Equivalent conditions for a topological vector space to admit an inner-product

Question

Let $V$ be a topological vector space.

Inspired by this list

• Every inner-product induces a (unique?) norm
• Every norm induces a (unique?) metric
• Every metric induces a (unique?) uniform structure
• Every uniform structure induces a (unique?) topology,

I'm trying to complete the list

• $V$ admits an inner-product iff ???
• $V$ admits a norm iff it is Hausdorff and has a convex bounded neighborhood of zero (Kolmogorov's theorem)
• $V$ admits a metric iff it is Hausdorff and has a countable base of neighborhoods of zero
• $V$ admits a (unique) uniform structure, for free

and the list

• $V$ is a Euclidean space iff ???
• $V$ is a Hilbert space iff it has a complete inner-product and the scalars are $\Bbb R$ or $\Bbb C$
• $V$ is a Banach space iff it has a complete norm and the scalars are $\Bbb R$ or $\Bbb C$
• $V$ is a ??? iff it has a complete metric

Namely, what are equivalent conditions for $V$ to admit an inner-product? How do Euclidean spaces $\textbf{R}^n$ fit into this scheme? Does $V$ have a special name when it has a complete metric, or are these spaces not important enough? In the first list, is the induced structure always unique?

Answer 1

I'll assume TVS includes that $X$ is $T_1$ (so Tychonoff) Some random relevant facts:

A normed space $(X,||.||)$ has its norm induced by an inner product iff the paralellogram law holds:

$$\forall x,y \in X: 2||x||^2 + 2||y||^2 = ||x-y||^2 +||x+y||^2$$

e.g. see this question and its answers. The inner product is uniquely determined by the norm.

A TVS is normable iff it is locally convex and it has a base at $0$ of bounded sets (in the sense that $A$ is bounded iff for every neighbourhood $V$ of $0$ there is some scalar $c$ with $A \subseteq cV$). See any good textbook. The norm can always be scaled etc. so it's not quite unique.

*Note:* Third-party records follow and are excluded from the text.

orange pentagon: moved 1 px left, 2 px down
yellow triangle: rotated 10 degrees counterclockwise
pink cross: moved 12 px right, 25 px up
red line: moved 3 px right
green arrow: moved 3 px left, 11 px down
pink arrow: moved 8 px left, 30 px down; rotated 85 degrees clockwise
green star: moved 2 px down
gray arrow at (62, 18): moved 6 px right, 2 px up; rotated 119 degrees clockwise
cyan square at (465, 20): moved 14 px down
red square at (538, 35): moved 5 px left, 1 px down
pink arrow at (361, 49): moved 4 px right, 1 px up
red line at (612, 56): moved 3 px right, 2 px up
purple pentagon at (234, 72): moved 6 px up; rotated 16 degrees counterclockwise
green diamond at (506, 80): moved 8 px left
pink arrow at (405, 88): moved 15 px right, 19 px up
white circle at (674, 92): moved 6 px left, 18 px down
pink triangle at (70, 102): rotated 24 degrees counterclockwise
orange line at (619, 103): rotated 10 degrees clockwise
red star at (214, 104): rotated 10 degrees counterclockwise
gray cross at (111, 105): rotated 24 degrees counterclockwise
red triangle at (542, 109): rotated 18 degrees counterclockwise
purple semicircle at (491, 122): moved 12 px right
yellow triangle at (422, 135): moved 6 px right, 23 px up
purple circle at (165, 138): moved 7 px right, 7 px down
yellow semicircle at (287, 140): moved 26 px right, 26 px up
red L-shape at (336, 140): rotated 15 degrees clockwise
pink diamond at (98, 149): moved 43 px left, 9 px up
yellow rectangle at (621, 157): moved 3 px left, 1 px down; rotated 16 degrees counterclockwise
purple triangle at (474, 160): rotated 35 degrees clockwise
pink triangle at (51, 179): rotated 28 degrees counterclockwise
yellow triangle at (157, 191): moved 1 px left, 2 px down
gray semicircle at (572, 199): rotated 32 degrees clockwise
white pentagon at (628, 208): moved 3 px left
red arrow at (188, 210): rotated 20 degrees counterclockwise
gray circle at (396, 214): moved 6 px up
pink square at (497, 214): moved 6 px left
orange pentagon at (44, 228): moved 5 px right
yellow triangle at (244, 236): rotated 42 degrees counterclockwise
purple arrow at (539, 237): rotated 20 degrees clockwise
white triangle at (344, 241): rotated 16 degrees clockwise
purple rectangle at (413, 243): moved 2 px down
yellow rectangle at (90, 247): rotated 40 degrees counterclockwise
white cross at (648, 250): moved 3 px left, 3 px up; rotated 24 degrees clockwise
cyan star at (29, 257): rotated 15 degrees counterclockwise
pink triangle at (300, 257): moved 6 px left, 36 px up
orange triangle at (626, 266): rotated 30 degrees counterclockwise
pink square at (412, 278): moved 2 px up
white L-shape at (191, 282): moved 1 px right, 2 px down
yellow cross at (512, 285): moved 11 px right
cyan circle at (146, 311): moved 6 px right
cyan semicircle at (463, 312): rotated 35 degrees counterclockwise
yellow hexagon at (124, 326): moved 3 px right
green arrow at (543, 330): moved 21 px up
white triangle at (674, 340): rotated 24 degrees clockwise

$V$ is a Euclidean space iff it has finite dimension (if the scalar field is $\mathbb{R}$ or $\mathbb{C}$, of course).

A TVS that has a complete and compatible metric is called a Fréchet space. They can be topologically characterised by $V$ with a countable local base at $0$ which is also uniformly complete in the induced uniformity. See these notes for more info.

The uniformity on $V$ is never unique (but it exists for all $T_1$ TVS's). Spaces with unique uniformities are "almost-compact" and TVS's never are.